Quantum-centric supercomputing (QCSC) workflows often involve hybrid classical-quantum algorithms that are inherently probabilistic and executed on remote quantum hardware, making them difficult to interpret and limiting the ability to monitor runtime performance and behavior. The high cost of quantum circuit execution and large-scale high-performance computing (HPC) infrastructure further restricts the number of feasible trials, making comprehensive evaluation of execution results essential for iterative development. We propose an observability architecture tailored for QCSC workflows that decouples telemetry collection from workload execution, enabling persistent monitoring across system and algorithmic layers and retaining detailed execution data for reproducible and retrospective analysis, eliminating redundant runs. Applied to a representative workflow involving sample-based quantum diagonalization, our system reveals solver behavior across multiple iterations. This approach enhances transparency and reproducibility in QCSC environments, supporting infrastructure-aware algorithm design and systematic experimentation.

Paper Structure

This paper contains 9 sections, 5 equations, 5 figures, 1 table.

Figures (5)

  • Figure 1: (a) Workflow metrics pyramid showing categories of telemetry data and (b) schematic diagram of the QCSC observability architecture.
  • Figure 2: Component diagram of QCSC observability architecture implemented on the Miyabi supercomputer and mdx platform.
  • Figure 3: Timing diagram of the differential evolution algorithm workflow. The shaded box on the cli machine is implemented as a single task and executed in parallel for all populations using the Ray executor integration prefect-ray.
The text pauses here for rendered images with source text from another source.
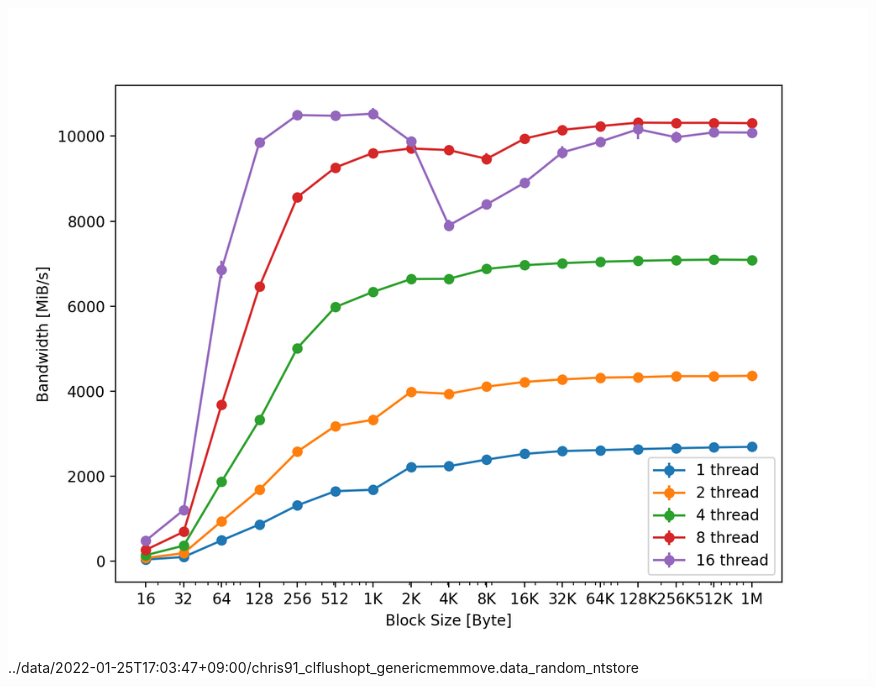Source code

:  ![figure](chris91_clflushopt_genericmemmove.data_sequential_default.png)
../data/2022-01-25T17:03:47+09:00/chris91_clflushopt_genericmemmove.data_random_ntstore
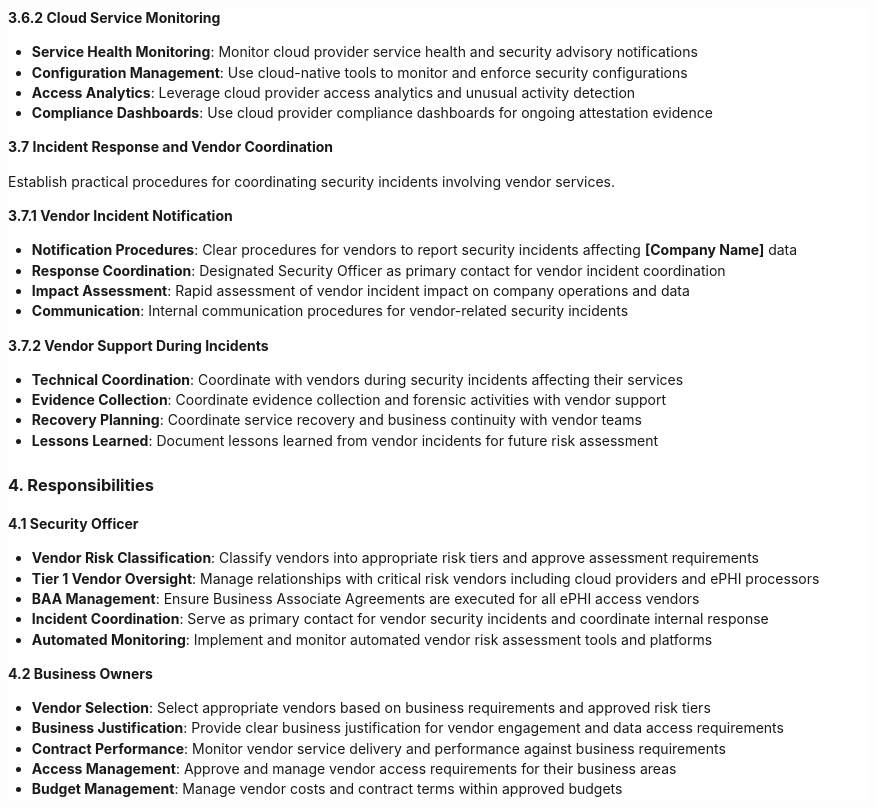 **3.6.2 Cloud Service Monitoring**

- **Service Health Monitoring**: Monitor cloud provider service health and security advisory notifications
- **Configuration Management**: Use cloud-native tools to monitor and enforce security configurations
- **Access Analytics**: Leverage cloud provider access analytics and unusual activity detection
- **Compliance Dashboards**: Use cloud provider compliance dashboards for ongoing attestation evidence

**3.7 Incident Response and Vendor Coordination**

Establish practical procedures for coordinating security incidents involving vendor services.

**3.7.1 Vendor Incident Notification**

- **Notification Procedures**: Clear procedures for vendors to report security incidents affecting **[Company Name]** data
- **Response Coordination**: Designated Security Officer as primary contact for vendor incident coordination
- **Impact Assessment**: Rapid assessment of vendor incident impact on company operations and data
- **Communication**: Internal communication procedures for vendor-related security incidents

**3.7.2 Vendor Support During Incidents**

- **Technical Coordination**: Coordinate with vendors during security incidents affecting their services
- **Evidence Collection**: Coordinate evidence collection and forensic activities with vendor support
- **Recovery Planning**: Coordinate service recovery and business continuity with vendor teams
- **Lessons Learned**: Document lessons learned from vendor incidents for future risk assessment

### 4. Responsibilities

**4.1 Security Officer**

- **Vendor Risk Classification**: Classify vendors into appropriate risk tiers and approve assessment requirements
- **Tier 1 Vendor Oversight**: Manage relationships with critical risk vendors including cloud providers and ePHI processors
- **BAA Management**: Ensure Business Associate Agreements are executed for all ePHI access vendors
- **Incident Coordination**: Serve as primary contact for vendor security incidents and coordinate internal response
- **Automated Monitoring**: Implement and monitor automated vendor risk assessment tools and platforms

**4.2 Business Owners**

- **Vendor Selection**: Select appropriate vendors based on business requirements and approved risk tiers
- **Business Justification**: Provide clear business justification for vendor engagement and data access requirements
- **Contract Performance**: Monitor vendor service delivery and performance against business requirements
- **Access Management**: Approve and manage vendor access requirements for their business areas
- **Budget Management**: Manage vendor costs and contract terms within approved budgets
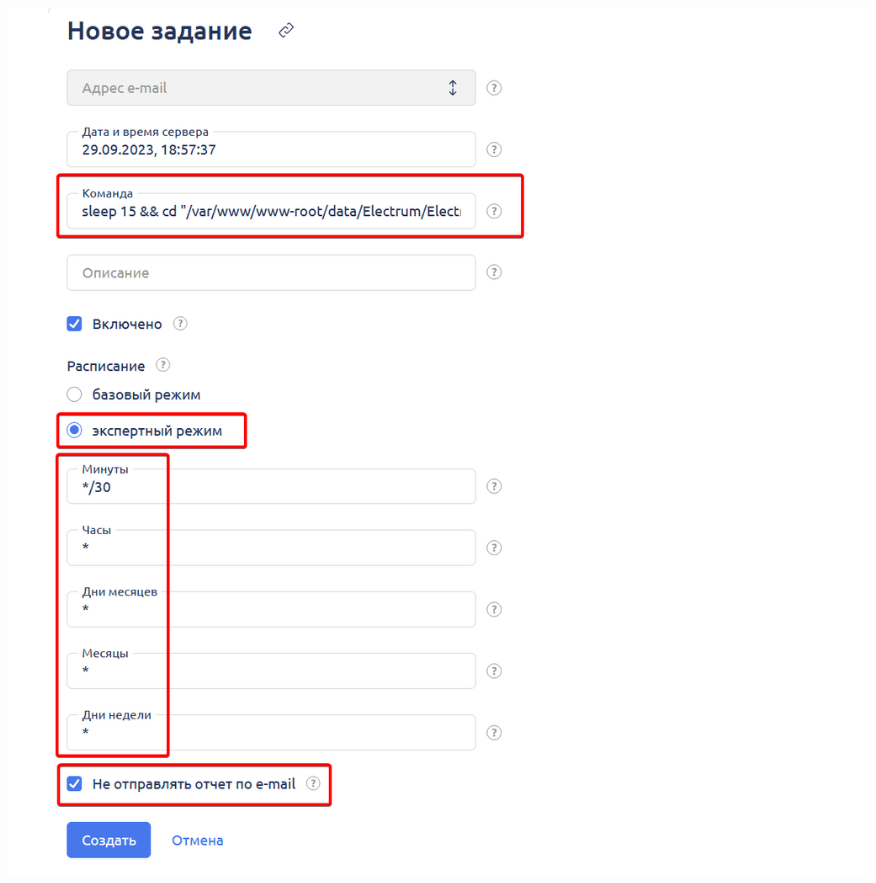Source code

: <figure><img src="../../.gitbook/assets/image (1385).png" alt="" width="488"><figcaption></figcaption></figure>
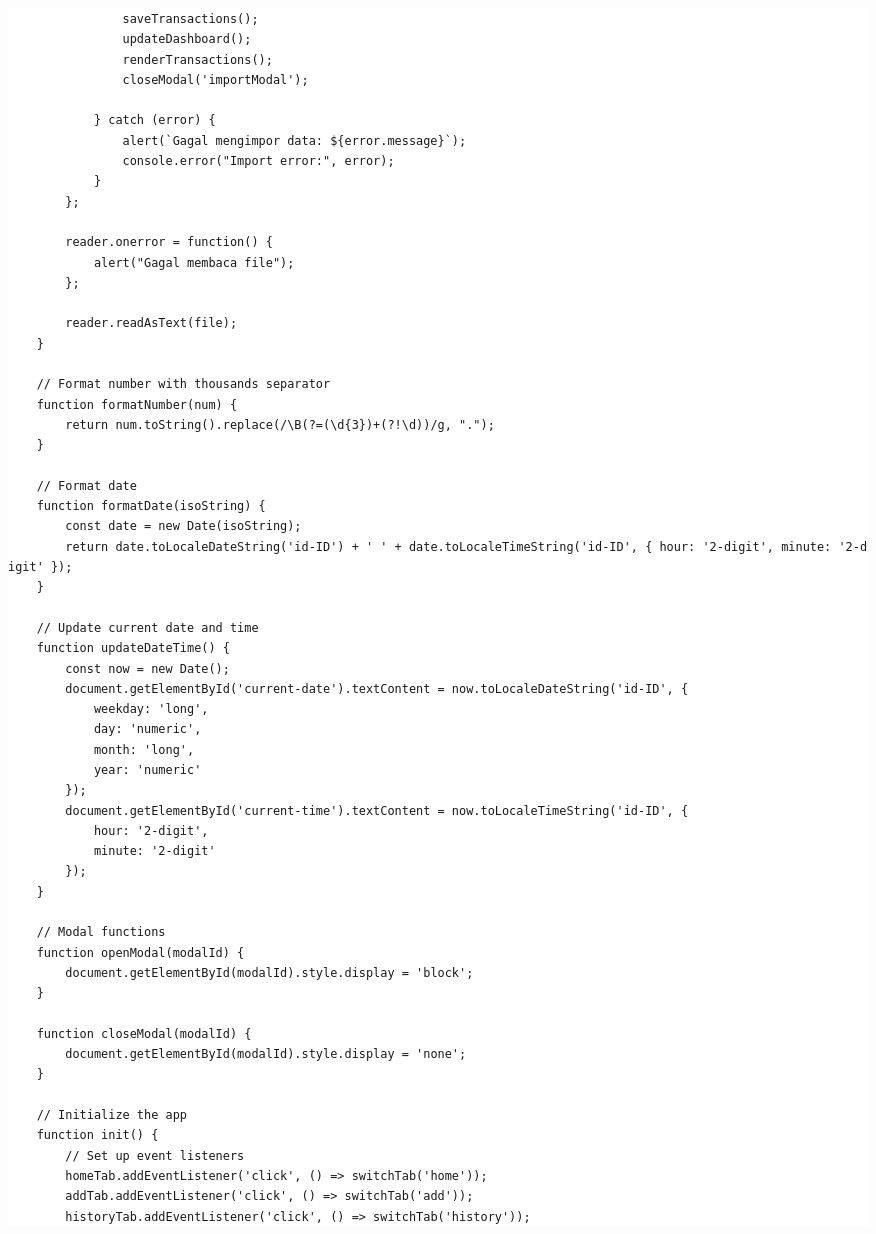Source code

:                     saveTransactions();
                    updateDashboard();
                    renderTransactions();
                    closeModal('importModal');
                    
                } catch (error) {
                    alert(`Gagal mengimpor data: ${error.message}`);
                    console.error("Import error:", error);
                }
            };
            
            reader.onerror = function() {
                alert("Gagal membaca file");
            };
            
            reader.readAsText(file);
        }
        
        // Format number with thousands separator
        function formatNumber(num) {
            return num.toString().replace(/\B(?=(\d{3})+(?!\d))/g, ".");
        }
        
        // Format date
        function formatDate(isoString) {
            const date = new Date(isoString);
            return date.toLocaleDateString('id-ID') + ' ' + date.toLocaleTimeString('id-ID', { hour: '2-digit', minute: '2-digit' });
        }
        
        // Update current date and time
        function updateDateTime() {
            const now = new Date();
            document.getElementById('current-date').textContent = now.toLocaleDateString('id-ID', { 
                weekday: 'long', 
                day: 'numeric', 
                month: 'long', 
                year: 'numeric' 
            });
            document.getElementById('current-time').textContent = now.toLocaleTimeString('id-ID', { 
                hour: '2-digit', 
                minute: '2-digit' 
            });
        }
        
        // Modal functions
        function openModal(modalId) {
            document.getElementById(modalId).style.display = 'block';
        }
        
        function closeModal(modalId) {
            document.getElementById(modalId).style.display = 'none';
        }
        
        // Initialize the app
        function init() {
            // Set up event listeners
            homeTab.addEventListener('click', () => switchTab('home'));
            addTab.addEventListener('click', () => switchTab('add'));
            historyTab.addEventListener('click', () => switchTab('history'));
            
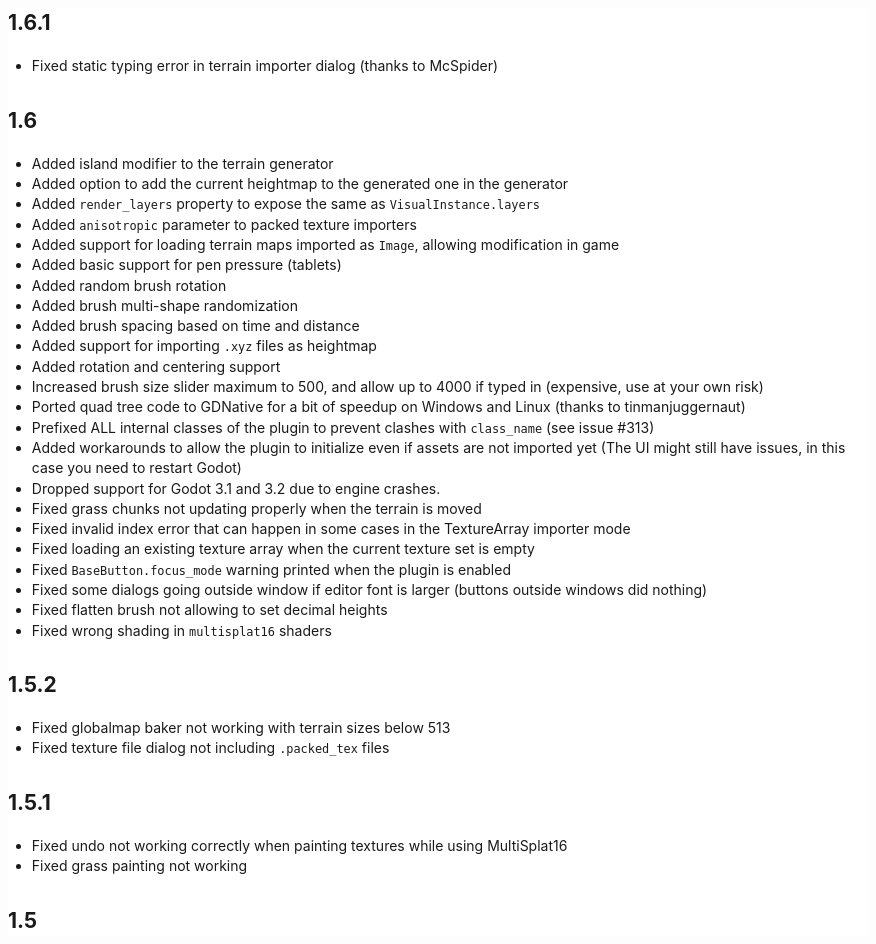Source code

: 
1.6.1
------

- Fixed static typing error in terrain importer dialog (thanks to McSpider)


1.6
------

- Added island modifier to the terrain generator
- Added option to add the current heightmap to the generated one in the generator
- Added `render_layers` property to expose the same as `VisualInstance.layers`
- Added `anisotropic` parameter to packed texture importers
- Added support for loading terrain maps imported as `Image`, allowing modification in game
- Added basic support for pen pressure (tablets)
- Added random brush rotation
- Added brush multi-shape randomization
- Added brush spacing based on time and distance
- Added support for importing `.xyz` files as heightmap
- Added rotation and centering support
- Increased brush size slider maximum to 500, and allow up to 4000 if typed in (expensive, use at your own risk)
- Ported quad tree code to GDNative for a bit of speedup on Windows and Linux (thanks to tinmanjuggernaut)
- Prefixed ALL internal classes of the plugin to prevent clashes with `class_name` (see issue #313)
- Added workarounds to allow the plugin to initialize even if assets are not imported yet (The UI might still have issues, in this case you need to restart Godot)
- Dropped support for Godot 3.1 and 3.2 due to engine crashes.
- Fixed grass chunks not updating properly when the terrain is moved
- Fixed invalid index error that can happen in some cases in the TextureArray importer mode
- Fixed loading an existing texture array when the current texture set is empty
- Fixed `BaseButton.focus_mode` warning printed when the plugin is enabled
- Fixed some dialogs going outside window if editor font is larger (buttons outside windows did nothing)
- Fixed flatten brush not allowing to set decimal heights
- Fixed wrong shading in `multisplat16` shaders


1.5.2
------

- Fixed globalmap baker not working with terrain sizes below 513
- Fixed texture file dialog not including `.packed_tex` files


1.5.1 
-------

- Fixed undo not working correctly when painting textures while using MultiSplat16
- Fixed grass painting not working


1.5
-----
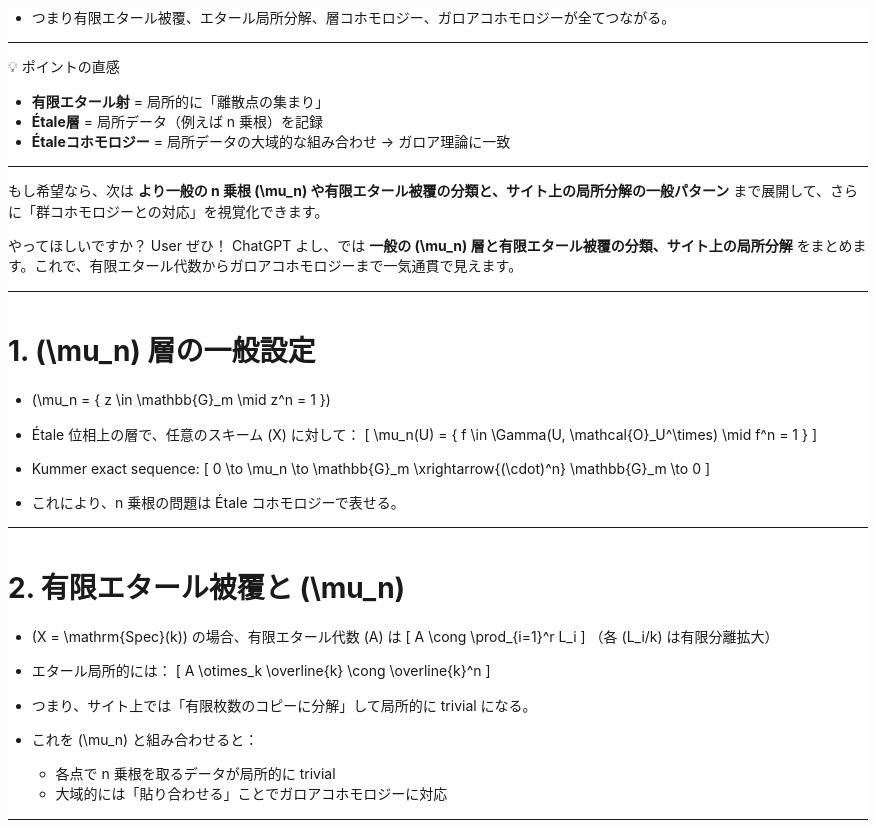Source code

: - つまり有限エタール被覆、エタール局所分解、層コホモロジー、ガロアコホモロジーが全てつながる。

---

💡 ポイントの直感

- **有限エタール射** = 局所的に「離散点の集まり」  
- **Étale層** = 局所データ（例えば n 乗根）を記録  
- **Étaleコホモロジー** = 局所データの大域的な組み合わせ → ガロア理論に一致  

---

もし希望なら、次は **より一般の n 乗根 \(\mu_n\) や有限エタール被覆の分類と、サイト上の局所分解の一般パターン** まで展開して、さらに「群コホモロジーとの対応」を視覚化できます。  

やってほしいですか？
User
ぜひ！
ChatGPT
よし、では **一般の \(\mu_n\) 層と有限エタール被覆の分類、サイト上の局所分解** をまとめます。これで、有限エタール代数からガロアコホモロジーまで一気通貫で見えます。  

---

# 1. \(\mu_n\) 層の一般設定

- \(\mu_n = \{ z \in \mathbb{G}_m \mid z^n = 1 \}\)  
- Étale 位相上の層で、任意のスキーム \(X\) に対して：
\[
\mu_n(U) = \{ f \in \Gamma(U, \mathcal{O}_U^\times) \mid f^n = 1 \}
\]

- Kummer exact sequence:
\[
0 \to \mu_n \to \mathbb{G}_m \xrightarrow{(\cdot)^n} \mathbb{G}_m \to 0
\]

- これにより、n 乗根の問題は Étale コホモロジーで表せる。

---

# 2. 有限エタール被覆と \(\mu_n\)

- \(X = \mathrm{Spec}(k)\) の場合、有限エタール代数 \(A\) は
\[
A \cong \prod_{i=1}^r L_i
\]
（各 \(L_i/k\) は有限分離拡大）

- エタール局所的には：
\[
A \otimes_k \overline{k} \cong \overline{k}^n
\]

- つまり、サイト上では「有限枚数のコピーに分解」して局所的に trivial になる。

- これを \(\mu_n\) と組み合わせると：
  - 各点で n 乗根を取るデータが局所的に trivial  
  - 大域的には「貼り合わせる」ことでガロアコホモロジーに対応

---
Important SQD variables in Table \ref{['tab:sqd-telemetry']} are stored on the serv machine for post-hoc ETL pipeline execution.
  • Figure 4: Observability dashboard of domain-level (L4) metrics in the closed-loop SQD workflow. All panels except (f) show trends of various metrics toward an increase in DE iterations from two independent executions under the identical setup. The panels (f) show the average occupancy of each spatial orbital at different iterations of the first execution. The legend indicates the average occupancy of the 27th orbital, corresponding to the first unoccupied orbital in the RHF reference. See the main text for the details of each metric.
  • Figure 5: Observability dashboard of performance metrics (L3 and L2) from the first execution of the closed-loop SQD workflow. The top and middle box show statistical data of the L2 telemetries for 80 jobs in the QPU and HPC, respectively. The histograms represent performance distributions for these jobs. HPC job metrics are collected by the qstat -f command. Refer to the PBS reference guide altair_pbs_reference_2021 for the definitions. (a) QPU usage relative to the allocated time limit of 60,000 seconds. (b) Queueing time for QPU jobs. (c) QPU wall-clock time, including primitive payload compilation, execution, and post-processing. (d) HPC usage relative to the allocated token limit of 8,640 tokens. (e) Queueing time for HPC jobs, computed by stime - etime. (f) HPC wall-clock time, indicated by walltime. (g) Total virtual memory allocated across all concurrent processes within a job, indicated by resources_used.vmem. (h) Maximum CPU utilization rate, indicated by resources_used.cpupercent. (i) Execution time for dominant Prefect tasks.